Алексей Шмелев: Культурный код шутки | Большие Идеи

・ Феномены

Алексей Шмелев: Культурный
код шутки

Получать удовольствие от смешного — в самой природе человека. Но юмор — небезопасная вещь, ведь его оборотная сторона — обидная насмешка. Доктор филологических наук, заведующий Отделом культуры русской речи Института русского языка РАН Алексей Шмелев объясняет, как в юморе отражается культура. В анекдотах и шутках проявляются характерные для народа и сообщества стереотипы, и о каждом из нас можно многое сказать по тому, как он шутит.

Автор: Евгения Чернозатонская

Алексей Шмелев: Культурный код шутки

читайте также

«Современное общество не ожидает ответственной архитектуры»

Анна Натитник

Почему корпоративные программы не всегда адекватны российским условиям

Борис Щербаков

5 лет работы на одном месте: что дальше?

Джек Зенгер,  Джозеф Фолкман

Неожиданный потенциал Google Glass

Уолтер Фрек

Получать удовольствие от смешного — в самой природе человека. Но юмор —
небезопасная вещь, ведь его оборотная сторона — обидная насмешка. Доктор филологических наук, заведующий Отделом культуры русской речи Института русского языка РАН Алексей Шмелев объясняет, как в юморе отражается культура.
В анекдотах и шутках проявляются характерные для народа и сообщества стереотипы, и о каждом из нас можно многое сказать по тому, как он шутит.

Остроумие — что это такое? И зачем люди вообще шутят?

Сначала несколько фактов лингвистического порядка. У немецкого слова witz (шутка) то же происхождение, что и английское wise (мудрый). Французское esprit свое первоначальное значение «дух» изменило на «игра ума, остроумие, способность находить смешное». Да и русское слово остроумие когда-то означало «способность проникать в суть дела» и лишь потом — «умение сказать что-нибудь смешное». Переход значения: от просто «умный» к «остроумный» происходит в разных языках, и, по-видимому, это не случайно. Связь мудрости и шутки характерна для многих языков и культур, например еврейской. Притчи, которые выражают глубокий смысл, весьма остроумны. Поэтому шутка — это не просто способ снять напряжение, дать аудитории расслабиться, посмеяться, не только средство установления более близкого контакта, но и попытка выразить смысл быстрее и точнее, чем с помощью занудных и сложных рассуждений.
■ ■ ■ ■ ■
Задание A :: Можете извлечь из записей без единого изменения отрезок от строки, где стоит «state / province: Madang», до конца записей, обе границы включительно?
Задание B :: Что могло бы идти дальше в статье о юморе и культуре? Допишите продолжение, начиная сразу после последнего приведённого предложения.

Перечень записей ::
■ ■ ■ ■ ■
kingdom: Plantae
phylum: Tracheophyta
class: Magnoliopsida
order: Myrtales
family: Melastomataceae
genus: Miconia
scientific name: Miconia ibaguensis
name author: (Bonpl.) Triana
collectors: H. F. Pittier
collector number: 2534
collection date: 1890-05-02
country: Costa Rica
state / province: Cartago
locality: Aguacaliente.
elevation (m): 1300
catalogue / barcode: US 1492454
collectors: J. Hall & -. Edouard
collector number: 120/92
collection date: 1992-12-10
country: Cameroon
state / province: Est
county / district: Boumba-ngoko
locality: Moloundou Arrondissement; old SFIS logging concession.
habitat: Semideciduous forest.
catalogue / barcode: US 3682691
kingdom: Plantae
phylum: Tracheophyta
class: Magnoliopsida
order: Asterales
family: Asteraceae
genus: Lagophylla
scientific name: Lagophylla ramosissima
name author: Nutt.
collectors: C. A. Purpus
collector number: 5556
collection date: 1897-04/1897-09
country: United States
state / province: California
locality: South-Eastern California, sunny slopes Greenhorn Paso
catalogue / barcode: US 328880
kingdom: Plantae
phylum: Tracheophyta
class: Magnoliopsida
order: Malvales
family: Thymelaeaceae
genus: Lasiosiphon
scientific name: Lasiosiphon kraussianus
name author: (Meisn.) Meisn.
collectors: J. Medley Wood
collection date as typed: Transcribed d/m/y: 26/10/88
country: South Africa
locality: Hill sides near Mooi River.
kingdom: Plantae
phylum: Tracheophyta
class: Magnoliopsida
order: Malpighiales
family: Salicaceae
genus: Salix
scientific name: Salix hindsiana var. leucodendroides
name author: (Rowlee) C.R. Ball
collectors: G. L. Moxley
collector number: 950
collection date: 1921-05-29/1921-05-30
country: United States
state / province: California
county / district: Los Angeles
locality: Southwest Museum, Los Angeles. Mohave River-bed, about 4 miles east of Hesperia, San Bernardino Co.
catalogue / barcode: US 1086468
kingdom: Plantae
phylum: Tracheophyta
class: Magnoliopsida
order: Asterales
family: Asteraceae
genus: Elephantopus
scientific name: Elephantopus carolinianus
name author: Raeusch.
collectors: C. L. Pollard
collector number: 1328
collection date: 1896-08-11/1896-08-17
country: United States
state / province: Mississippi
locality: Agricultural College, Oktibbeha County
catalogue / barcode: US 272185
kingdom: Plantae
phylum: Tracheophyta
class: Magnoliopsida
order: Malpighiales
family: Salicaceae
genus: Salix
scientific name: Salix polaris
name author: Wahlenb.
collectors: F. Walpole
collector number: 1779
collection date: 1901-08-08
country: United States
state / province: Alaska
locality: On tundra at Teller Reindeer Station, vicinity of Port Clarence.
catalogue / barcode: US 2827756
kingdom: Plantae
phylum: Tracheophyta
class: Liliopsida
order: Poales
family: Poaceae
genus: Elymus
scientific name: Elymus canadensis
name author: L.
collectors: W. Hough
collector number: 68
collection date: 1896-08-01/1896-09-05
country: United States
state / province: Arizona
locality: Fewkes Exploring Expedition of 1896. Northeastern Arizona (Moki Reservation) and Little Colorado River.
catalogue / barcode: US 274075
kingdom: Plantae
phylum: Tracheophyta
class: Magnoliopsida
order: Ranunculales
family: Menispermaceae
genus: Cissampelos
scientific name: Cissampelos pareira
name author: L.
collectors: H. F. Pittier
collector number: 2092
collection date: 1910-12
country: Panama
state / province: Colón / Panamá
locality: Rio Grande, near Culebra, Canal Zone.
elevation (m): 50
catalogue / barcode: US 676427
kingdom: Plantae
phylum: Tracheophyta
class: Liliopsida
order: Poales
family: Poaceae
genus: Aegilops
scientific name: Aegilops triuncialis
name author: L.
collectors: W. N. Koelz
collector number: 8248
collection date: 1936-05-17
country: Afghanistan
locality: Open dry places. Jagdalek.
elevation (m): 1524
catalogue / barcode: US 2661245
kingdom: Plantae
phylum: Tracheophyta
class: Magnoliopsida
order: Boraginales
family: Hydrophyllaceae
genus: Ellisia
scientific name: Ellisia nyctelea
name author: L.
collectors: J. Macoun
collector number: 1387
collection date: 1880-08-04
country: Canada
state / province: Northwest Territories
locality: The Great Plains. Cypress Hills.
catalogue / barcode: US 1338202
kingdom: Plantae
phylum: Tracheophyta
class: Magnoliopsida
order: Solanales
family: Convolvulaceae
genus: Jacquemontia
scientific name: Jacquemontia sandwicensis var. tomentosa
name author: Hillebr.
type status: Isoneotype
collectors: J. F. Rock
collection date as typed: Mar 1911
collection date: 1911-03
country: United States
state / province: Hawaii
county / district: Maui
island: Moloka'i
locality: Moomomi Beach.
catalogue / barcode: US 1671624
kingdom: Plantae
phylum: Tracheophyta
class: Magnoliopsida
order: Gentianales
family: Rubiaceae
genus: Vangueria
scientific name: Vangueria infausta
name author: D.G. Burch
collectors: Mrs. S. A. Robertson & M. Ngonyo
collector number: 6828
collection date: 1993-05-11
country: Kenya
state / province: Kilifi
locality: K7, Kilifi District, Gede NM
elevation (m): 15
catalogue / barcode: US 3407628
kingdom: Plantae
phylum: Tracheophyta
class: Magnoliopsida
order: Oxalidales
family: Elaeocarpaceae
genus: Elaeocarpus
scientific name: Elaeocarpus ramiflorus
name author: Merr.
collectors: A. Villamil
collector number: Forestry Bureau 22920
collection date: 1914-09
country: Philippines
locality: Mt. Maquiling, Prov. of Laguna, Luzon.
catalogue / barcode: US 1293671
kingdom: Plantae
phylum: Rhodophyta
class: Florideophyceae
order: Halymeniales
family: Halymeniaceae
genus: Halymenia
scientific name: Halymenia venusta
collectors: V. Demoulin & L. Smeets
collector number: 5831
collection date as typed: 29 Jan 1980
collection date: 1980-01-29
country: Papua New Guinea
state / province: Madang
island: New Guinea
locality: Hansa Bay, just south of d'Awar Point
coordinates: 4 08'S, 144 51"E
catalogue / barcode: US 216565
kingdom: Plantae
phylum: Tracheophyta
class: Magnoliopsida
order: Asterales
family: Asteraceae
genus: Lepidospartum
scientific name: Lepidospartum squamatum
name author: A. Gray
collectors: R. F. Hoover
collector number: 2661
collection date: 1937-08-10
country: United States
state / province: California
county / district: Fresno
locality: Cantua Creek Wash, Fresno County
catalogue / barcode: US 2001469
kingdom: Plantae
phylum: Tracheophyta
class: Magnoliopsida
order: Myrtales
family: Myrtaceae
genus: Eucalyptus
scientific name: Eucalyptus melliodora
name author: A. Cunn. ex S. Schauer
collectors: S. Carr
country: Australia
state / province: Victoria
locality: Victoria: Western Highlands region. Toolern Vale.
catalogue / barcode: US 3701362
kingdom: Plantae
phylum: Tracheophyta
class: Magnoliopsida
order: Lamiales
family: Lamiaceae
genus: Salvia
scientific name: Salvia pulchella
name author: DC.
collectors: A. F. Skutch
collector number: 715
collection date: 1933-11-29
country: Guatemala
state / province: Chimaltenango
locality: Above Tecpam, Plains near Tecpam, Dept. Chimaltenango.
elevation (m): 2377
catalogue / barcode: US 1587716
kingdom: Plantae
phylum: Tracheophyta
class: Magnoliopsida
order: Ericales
■ ■ ■ ■ ■
Ожидаемый ответ A ::
state / province: Madang
island: New Guinea
locality: Hansa Bay, just south of d'Awar Point
coordinates: 4 08'S, 144 51"E
catalogue / barcode: US 216565
kingdom: Plantae
phylum: Tracheophyta
class: Magnoliopsida
order: Asterales
family: Asteraceae
genus: Lepidospartum
scientific name: Lepidospartum squamatum
name author: A. Gray
collectors: R. F. Hoover
collector number: 2661
collection date: 1937-08-10
country: United States
state / province: California
county / district: Fresno
locality: Cantua Creek Wash, Fresno County
catalogue / barcode: US 2001469
kingdom: Plantae
phylum: Tracheophyta
class: Magnoliopsida
order: Myrtales
family: Myrtaceae
genus: Eucalyptus
scientific name: Eucalyptus melliodora
name author: A. Cunn. ex S. Schauer
collectors: S. Carr
country: Australia
state / province: Victoria
locality: Victoria: Western Highlands region. Toolern Vale.
catalogue / barcode: US 3701362
kingdom: Plantae
phylum: Tracheophyta
class: Magnoliopsida
order: Lamiales
family: Lamiaceae
genus: Salvia
scientific name: Salvia pulchella
name author: DC.
collectors: A. F. Skutch
collector number: 715
collection date: 1933-11-29
country: Guatemala
state / province: Chimaltenango
locality: Above Tecpam, Plains near Tecpam, Dept. Chimaltenango.
elevation (m): 2377
catalogue / barcode: US 1587716
kingdom: Plantae
phylum: Tracheophyta
class: Magnoliopsida
order: Ericales

Ожидаемый ответ B ::
Есть ли какие-то формулы, по которым строятся шутки?

Думаю, что единой формулы, которая сработала бы в любом языке и в любой культуре, нет. Есть очень серьезные исследования лингвистов, посвященные семантическому механизму юмора. Самое известное — работа Виктора Раскина, которая так и называется: «Семантические механизмы юмора». Там детально описывается, как устроены высказывания, вызывающие смех. Лингвистическая теория юмора получается довольно сложной, и не все ее разделяют. Я думаю, что поиски единого, универсального, общего начала у всех типов словесного юмора всех времен и народов малопродуктивны. Более разумная задача для исследователя — выявить, что кажется смешным конкретному культурному сообществу.

А сильно ли различается юмор в разные эпохи и у разных народов? Есть ли темы, табуированные в одних культурах и разрешенные в других?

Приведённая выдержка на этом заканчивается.